PROBLEM TO WORK ON => Reproduce all of the material below, substituting "CONFERÊNCIAS" for every occurrence of "PALESTRAS" and leaving everything else unchanged.
Segment Start: RECORDS SUPPLIED
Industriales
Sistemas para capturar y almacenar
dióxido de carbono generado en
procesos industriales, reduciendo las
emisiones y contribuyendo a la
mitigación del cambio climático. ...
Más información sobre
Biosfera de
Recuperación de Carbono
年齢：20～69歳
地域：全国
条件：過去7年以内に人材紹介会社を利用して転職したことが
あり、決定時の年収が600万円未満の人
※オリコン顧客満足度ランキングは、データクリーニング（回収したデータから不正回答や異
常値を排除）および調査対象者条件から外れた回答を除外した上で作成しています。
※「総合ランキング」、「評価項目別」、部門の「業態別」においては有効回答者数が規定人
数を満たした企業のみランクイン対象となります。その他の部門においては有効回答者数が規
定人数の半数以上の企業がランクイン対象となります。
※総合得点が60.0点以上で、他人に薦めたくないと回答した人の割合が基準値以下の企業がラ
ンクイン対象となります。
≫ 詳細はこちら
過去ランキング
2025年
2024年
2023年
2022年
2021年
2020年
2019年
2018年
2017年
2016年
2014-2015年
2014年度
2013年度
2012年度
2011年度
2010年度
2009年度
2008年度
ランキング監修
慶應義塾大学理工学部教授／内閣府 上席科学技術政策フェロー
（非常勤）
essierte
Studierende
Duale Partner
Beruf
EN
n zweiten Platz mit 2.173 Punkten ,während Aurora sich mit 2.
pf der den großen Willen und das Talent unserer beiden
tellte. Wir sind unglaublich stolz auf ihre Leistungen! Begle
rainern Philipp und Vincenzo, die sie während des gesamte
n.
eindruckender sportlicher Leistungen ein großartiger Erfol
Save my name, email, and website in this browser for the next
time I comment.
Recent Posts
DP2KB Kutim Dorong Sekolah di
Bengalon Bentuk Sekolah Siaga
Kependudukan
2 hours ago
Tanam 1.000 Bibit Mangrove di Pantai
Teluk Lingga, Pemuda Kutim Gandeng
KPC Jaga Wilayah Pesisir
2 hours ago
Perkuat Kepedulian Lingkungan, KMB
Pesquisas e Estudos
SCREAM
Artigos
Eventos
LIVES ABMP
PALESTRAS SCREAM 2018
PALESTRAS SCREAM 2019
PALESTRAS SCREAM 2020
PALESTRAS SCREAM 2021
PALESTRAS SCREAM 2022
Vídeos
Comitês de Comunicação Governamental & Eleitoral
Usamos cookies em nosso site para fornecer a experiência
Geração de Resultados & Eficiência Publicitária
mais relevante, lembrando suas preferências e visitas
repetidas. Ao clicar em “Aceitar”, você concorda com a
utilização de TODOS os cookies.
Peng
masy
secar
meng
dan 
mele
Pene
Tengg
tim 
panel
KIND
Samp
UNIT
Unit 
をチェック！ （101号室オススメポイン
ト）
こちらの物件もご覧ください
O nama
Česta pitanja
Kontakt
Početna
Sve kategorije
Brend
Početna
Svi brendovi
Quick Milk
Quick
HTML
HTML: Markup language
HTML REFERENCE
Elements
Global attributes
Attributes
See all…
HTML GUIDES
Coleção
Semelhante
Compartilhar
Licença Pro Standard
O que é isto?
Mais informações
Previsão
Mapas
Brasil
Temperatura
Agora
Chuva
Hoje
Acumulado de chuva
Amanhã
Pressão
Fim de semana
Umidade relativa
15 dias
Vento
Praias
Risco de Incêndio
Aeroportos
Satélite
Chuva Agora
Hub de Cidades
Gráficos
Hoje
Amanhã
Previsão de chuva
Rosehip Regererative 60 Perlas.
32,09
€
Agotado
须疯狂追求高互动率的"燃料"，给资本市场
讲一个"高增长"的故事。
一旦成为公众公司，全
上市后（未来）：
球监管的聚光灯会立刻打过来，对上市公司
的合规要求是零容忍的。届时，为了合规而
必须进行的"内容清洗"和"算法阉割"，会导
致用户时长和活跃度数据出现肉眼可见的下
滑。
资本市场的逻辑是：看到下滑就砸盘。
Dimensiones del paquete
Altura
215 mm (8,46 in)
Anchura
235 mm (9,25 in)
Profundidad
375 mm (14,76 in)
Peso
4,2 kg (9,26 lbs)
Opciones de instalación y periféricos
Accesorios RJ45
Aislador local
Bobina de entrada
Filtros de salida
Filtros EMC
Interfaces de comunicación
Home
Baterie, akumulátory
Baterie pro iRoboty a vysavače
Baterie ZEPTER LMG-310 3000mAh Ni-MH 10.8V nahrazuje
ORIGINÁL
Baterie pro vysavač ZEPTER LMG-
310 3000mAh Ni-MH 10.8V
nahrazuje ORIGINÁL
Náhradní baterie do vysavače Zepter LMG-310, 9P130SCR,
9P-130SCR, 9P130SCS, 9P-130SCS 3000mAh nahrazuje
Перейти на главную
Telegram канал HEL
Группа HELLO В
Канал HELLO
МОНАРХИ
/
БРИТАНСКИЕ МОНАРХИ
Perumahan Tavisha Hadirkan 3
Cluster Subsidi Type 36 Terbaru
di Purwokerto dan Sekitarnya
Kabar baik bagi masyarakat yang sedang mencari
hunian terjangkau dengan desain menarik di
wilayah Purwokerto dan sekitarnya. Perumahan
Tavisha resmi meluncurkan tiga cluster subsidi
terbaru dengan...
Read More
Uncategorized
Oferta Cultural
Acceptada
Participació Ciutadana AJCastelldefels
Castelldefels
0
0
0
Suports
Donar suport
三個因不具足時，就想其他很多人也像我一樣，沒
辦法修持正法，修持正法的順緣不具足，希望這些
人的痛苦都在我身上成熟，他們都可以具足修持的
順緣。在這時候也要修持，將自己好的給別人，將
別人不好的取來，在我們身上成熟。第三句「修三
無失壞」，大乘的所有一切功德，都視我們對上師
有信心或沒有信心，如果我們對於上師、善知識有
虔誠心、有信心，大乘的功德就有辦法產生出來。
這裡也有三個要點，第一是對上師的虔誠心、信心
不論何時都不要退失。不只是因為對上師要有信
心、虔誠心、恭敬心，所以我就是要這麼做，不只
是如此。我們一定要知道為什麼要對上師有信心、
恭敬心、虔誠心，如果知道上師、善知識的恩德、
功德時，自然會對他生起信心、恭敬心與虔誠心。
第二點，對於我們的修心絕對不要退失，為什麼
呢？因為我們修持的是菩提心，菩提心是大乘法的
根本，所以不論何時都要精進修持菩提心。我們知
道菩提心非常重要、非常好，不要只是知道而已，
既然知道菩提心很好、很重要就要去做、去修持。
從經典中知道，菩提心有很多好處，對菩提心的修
Segment End: RECORDS SUPPLIED
SOLVED PROBLEM =>
Industriales
Sistemas para capturar y almacenar
dióxido de carbono generado en
procesos industriales, reduciendo las
emisiones y contribuyendo a la
mitigación del cambio climático. ...
Más información sobre
Biosfera de
Recuperación de Carbono
年齢：20～69歳
地域：全国
条件：過去7年以内に人材紹介会社を利用して転職したことが
あり、決定時の年収が600万円未満の人
※オリコン顧客満足度ランキングは、データクリーニング（回収したデータから不正回答や異
常値を排除）および調査対象者条件から外れた回答を除外した上で作成しています。
※「総合ランキング」、「評価項目別」、部門の「業態別」においては有効回答者数が規定人
数を満たした企業のみランクイン対象となります。その他の部門においては有効回答者数が規
定人数の半数以上の企業がランクイン対象となります。
※総合得点が60.0点以上で、他人に薦めたくないと回答した人の割合が基準値以下の企業がラ
ンクイン対象となります。
≫ 詳細はこちら
過去ランキング
2025年
2024年
2023年
2022年
2021年
2020年
2019年
2018年
2017年
2016年
2014-2015年
2014年度
2013年度
2012年度
2011年度
2010年度
2009年度
2008年度
ランキング監修
慶應義塾大学理工学部教授／内閣府 上席科学技術政策フェロー
（非常勤）
essierte
Studierende
Duale Partner
Beruf
EN
n zweiten Platz mit 2.173 Punkten ,während Aurora sich mit 2.
pf der den großen Willen und das Talent unserer beiden
tellte. Wir sind unglaublich stolz auf ihre Leistungen! Begle
rainern Philipp und Vincenzo, die sie während des gesamte
n.
eindruckender sportlicher Leistungen ein großartiger Erfol
Save my name, email, and website in this browser for the next
time I comment.
Recent Posts
DP2KB Kutim Dorong Sekolah di
Bengalon Bentuk Sekolah Siaga
Kependudukan
2 hours ago
Tanam 1.000 Bibit Mangrove di Pantai
Teluk Lingga, Pemuda Kutim Gandeng
KPC Jaga Wilayah Pesisir
2 hours ago
Perkuat Kepedulian Lingkungan, KMB
Pesquisas e Estudos
SCREAM
Artigos
Eventos
LIVES ABMP
CONFERÊNCIAS SCREAM 2018
CONFERÊNCIAS SCREAM 2019
CONFERÊNCIAS SCREAM 2020
CONFERÊNCIAS SCREAM 2021
CONFERÊNCIAS SCREAM 2022
Vídeos
Comitês de Comunicação Governamental & Eleitoral
Usamos cookies em nosso site para fornecer a experiência
Geração de Resultados & Eficiência Publicitária
mais relevante, lembrando suas preferências e visitas
repetidas. Ao clicar em “Aceitar”, você concorda com a
utilização de TODOS os cookies.
Peng
masy
secar
meng
dan 
mele
Pene
Tengg
tim 
panel
KIND
Samp
UNIT
Unit 
をチェック！ （101号室オススメポイン
ト）
こちらの物件もご覧ください
O nama
Česta pitanja
Kontakt
Početna
Sve kategorije
Brend
Početna
Svi brendovi
Quick Milk
Quick
HTML
HTML: Markup language
HTML REFERENCE
Elements
Global attributes
Attributes
See all…
HTML GUIDES
Coleção
Semelhante
Compartilhar
Licença Pro Standard
O que é isto?
Mais informações
Previsão
Mapas
Brasil
Temperatura
Agora
Chuva
Hoje
Acumulado de chuva
Amanhã
Pressão
Fim de semana
Umidade relativa
15 dias
Vento
Praias
Risco de Incêndio
Aeroportos
Satélite
Chuva Agora
Hub de Cidades
Gráficos
Hoje
Amanhã
Previsão de chuva
Rosehip Regererative 60 Perlas.
32,09
€
Agotado
须疯狂追求高互动率的"燃料"，给资本市场
讲一个"高增长"的故事。
一旦成为公众公司，全
上市后（未来）：
球监管的聚光灯会立刻打过来，对上市公司
的合规要求是零容忍的。届时，为了合规而
必须进行的"内容清洗"和"算法阉割"，会导
致用户时长和活跃度数据出现肉眼可见的下
滑。
资本市场的逻辑是：看到下滑就砸盘。
Dimensiones del paquete
Altura
215 mm (8,46 in)
Anchura
235 mm (9,25 in)
Profundidad
375 mm (14,76 in)
Peso
4,2 kg (9,26 lbs)
Opciones de instalación y periféricos
Accesorios RJ45
Aislador local
Bobina de entrada
Filtros de salida
Filtros EMC
Interfaces de comunicación
Home
Baterie, akumulátory
Baterie pro iRoboty a vysavače
Baterie ZEPTER LMG-310 3000mAh Ni-MH 10.8V nahrazuje
ORIGINÁL
Baterie pro vysavač ZEPTER LMG-
310 3000mAh Ni-MH 10.8V
nahrazuje ORIGINÁL
Náhradní baterie do vysavače Zepter LMG-310, 9P130SCR,
9P-130SCR, 9P130SCS, 9P-130SCS 3000mAh nahrazuje
Перейти на главную
Telegram канал HEL
Группа HELLO В
Канал HELLO
МОНАРХИ
/
БРИТАНСКИЕ МОНАРХИ
Perumahan Tavisha Hadirkan 3
Cluster Subsidi Type 36 Terbaru
di Purwokerto dan Sekitarnya
Kabar baik bagi masyarakat yang sedang mencari
hunian terjangkau dengan desain menarik di
wilayah Purwokerto dan sekitarnya. Perumahan
Tavisha resmi meluncurkan tiga cluster subsidi
terbaru dengan...
Read More
Uncategorized
Oferta Cultural
Acceptada
Participació Ciutadana AJCastelldefels
Castelldefels
0
0
0
Suports
Donar suport
三個因不具足時，就想其他很多人也像我一樣，沒
辦法修持正法，修持正法的順緣不具足，希望這些
人的痛苦都在我身上成熟，他們都可以具足修持的
順緣。在這時候也要修持，將自己好的給別人，將
別人不好的取來，在我們身上成熟。第三句「修三
無失壞」，大乘的所有一切功德，都視我們對上師
有信心或沒有信心，如果我們對於上師、善知識有
虔誠心、有信心，大乘的功德就有辦法產生出來。
這裡也有三個要點，第一是對上師的虔誠心、信心
不論何時都不要退失。不只是因為對上師要有信
心、虔誠心、恭敬心，所以我就是要這麼做，不只
是如此。我們一定要知道為什麼要對上師有信心、
恭敬心、虔誠心，如果知道上師、善知識的恩德、
功德時，自然會對他生起信心、恭敬心與虔誠心。
第二點，對於我們的修心絕對不要退失，為什麼
呢？因為我們修持的是菩提心，菩提心是大乘法的
根本，所以不論何時都要精進修持菩提心。我們知
道菩提心非常重要、非常好，不要只是知道而已，
既然知道菩提心很好、很重要就要去做、去修持。
從經典中知道，菩提心有很多好處，對菩提心的修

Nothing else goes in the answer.